Thirteen Soldiers Killed in Mali
Chad is fighting alongside France, the Malian government and others, hunting down the al Qaeda linked Islamist rebels who took control of the northern half of Mali in 2012.
The Chadian soldiers were killed on Friday, during heavy fighting in the remote Ifoghas mountains region. According to Chad’s military 65 rebels were also killed in the operation. Large numbers of rebels are thought to be hiding out in remote areas such as this, after fleeing from major cities in the face of French air strikes.
The United States recently announced that it has deployed surveillance drones to neighbouring Niger, to help locate and track Islamist rebels in northern Mali. A force including 100 US personnel to be based in Niger will share intelligence with the French military, which is leading a combined force including the Malian army and soldiers from several other African states.
Some have suggested that the war in Mali is being used as a convenient cover by the US government for their real intentions – establishing a strong military presence in oil rich Niger and Nigeria.

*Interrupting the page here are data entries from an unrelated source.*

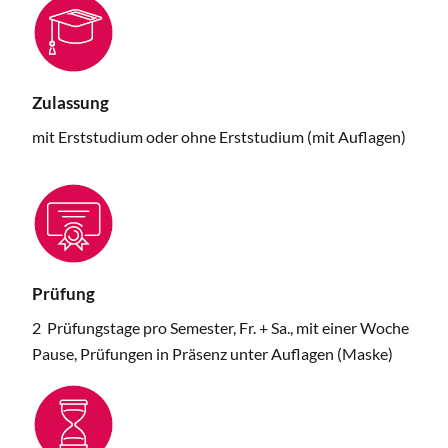
Zulassung
mit Erststudium oder ohne Erststudium (mit Auflagen)
Prüfung
2 Prüfungstage pro Semester, Fr. + Sa., mit einer Woche
Pause, Prüfungen in Präsenz unter Auflagen (Maske)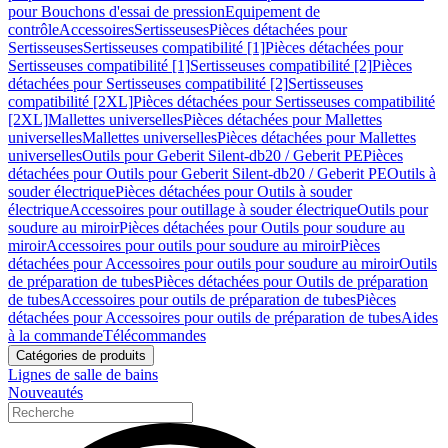
pour Bouchons d'essai de pression
Equipement de
contrôle
Accessoires
Sertisseuses
Pièces détachées pour
Sertisseuses
Sertisseuses compatibilité [1]
Pièces détachées pour
Sertisseuses compatibilité [1]
Sertisseuses compatibilité [2]
Pièces
détachées pour Sertisseuses compatibilité [2]
Sertisseuses
compatibilité [2XL]
Pièces détachées pour Sertisseuses compatibilité
[2XL]
Mallettes universelles
Pièces détachées pour Mallettes
universelles
Mallettes universelles
Pièces détachées pour Mallettes
universelles
Outils pour Geberit Silent-db20 / Geberit PE
Pièces
détachées pour Outils pour Geberit Silent-db20 / Geberit PE
Outils à
souder électrique
Pièces détachées pour Outils à souder
électrique
Accessoires pour outillage à souder électrique
Outils pour
soudure au miroir
Pièces détachées pour Outils pour soudure au
miroir
Accessoires pour outils pour soudure au miroir
Pièces
détachées pour Accessoires pour outils pour soudure au miroir
Outils
de préparation de tubes
Pièces détachées pour Outils de préparation
de tubes
Accessoires pour outils de préparation de tubes
Pièces
détachées pour Accessoires pour outils de préparation de tubes
Aides
à la commande
Télécommandes
Catégories de produits
Lignes de salle de bains
Nouveautés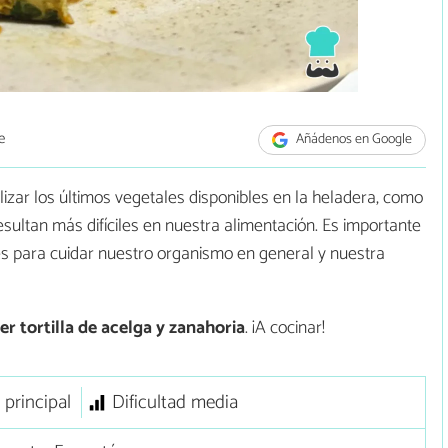
e
Añádenos en Google
ilizar los últimos vegetales disponibles en la heladera, como
sultan más difíciles en nuestra alimentación. Es importante
res para cuidar nuestro organismo en general y nuestra
r tortilla de acelga y zanahoria
. ¡A cocinar!
 principal
Dificultad media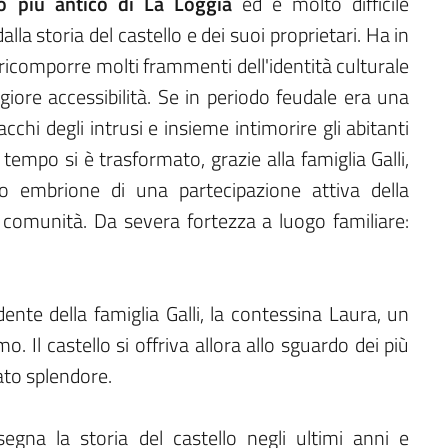
cio più antico di La Loggia
ed è molto difficile
lla storia del castello e dei suoi proprietari. Ha in
 ricomporre molti frammenti dell'identità culturale
iore accessibilità. Se in periodo feudale era una
acchi degli intrusi e insieme intimorire gli abitanti
 tempo si è trasformato, grazie alla famiglia Galli,
o embrione di una partecipazione attiva della
 comunità. Da severa fortezza a luogo familiare:
ente della famiglia Galli, la contessina Laura, un
. Il castello si offriva allora allo sguardo dei più
ato splendore.
segna la storia del castello negli ultimi anni e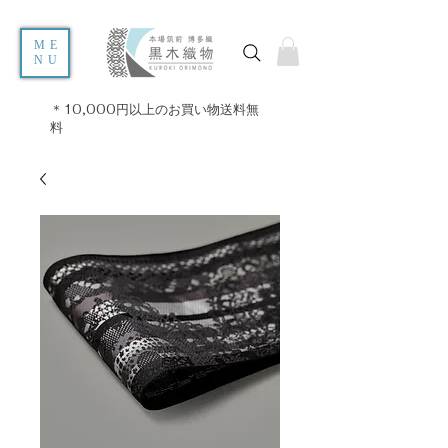
ME
NU
＊10,000円以上のお買い物送料無
料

Around a month ago, for example, Zero Hedge wrote:
“Nothing. Mali is one of the most irrelevant countries in West Africa from a resource standpoint, and what happens inside of it is certainly irrelevant from a greater geopolitical standpoint. What is more important is what this map doesn’t show, specifically the name of the country located a few hundred miles to the south: Nigeria.
Now Nigeria is important: very important. Or rather, Nigerian light sweet, one of the highest quality crudes in the world, is.”
They continued the theme this week, writing:
It appears that Nigeria will be drawn into the fray far sooner than even we expected following today’s news that Islamist militants from neighbouring Nigeria abducted a French family of seven, including four children, in northern Cameroon on Tuesday, French President Francois Hollande said. Next up: Al Qaeda is mysteriously discovered to be aiding and abetting “evil” insurgent Malians out of Nigeria, and the French campaign, with the generous and stealthy support of the US, shifts slowly but surely southward to its ultimate destination: liberating all that Nigerian light sweet oil.